REQUIRED ACTION:
State how many lines in the records below contain the string "false", and give nothing besides that number.
▬▬▬▬▬▬▬▬▬▬
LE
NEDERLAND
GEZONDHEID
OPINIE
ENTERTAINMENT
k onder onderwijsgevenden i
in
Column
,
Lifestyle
▬▬▬▬▬▬▬▬▬▬
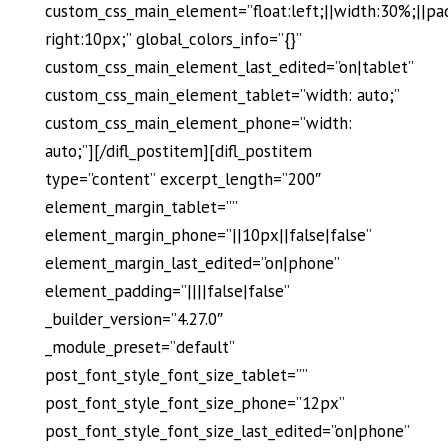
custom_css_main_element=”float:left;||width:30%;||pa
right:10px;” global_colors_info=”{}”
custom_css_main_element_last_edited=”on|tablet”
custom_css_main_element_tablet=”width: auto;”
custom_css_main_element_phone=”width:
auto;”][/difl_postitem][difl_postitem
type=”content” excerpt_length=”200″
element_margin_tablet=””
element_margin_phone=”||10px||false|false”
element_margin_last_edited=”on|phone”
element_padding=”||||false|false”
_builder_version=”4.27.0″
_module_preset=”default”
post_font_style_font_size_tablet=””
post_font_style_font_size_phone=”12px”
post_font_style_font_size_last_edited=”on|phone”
▬▬▬▬▬▬▬▬▬▬
TASK SOLUTION:
2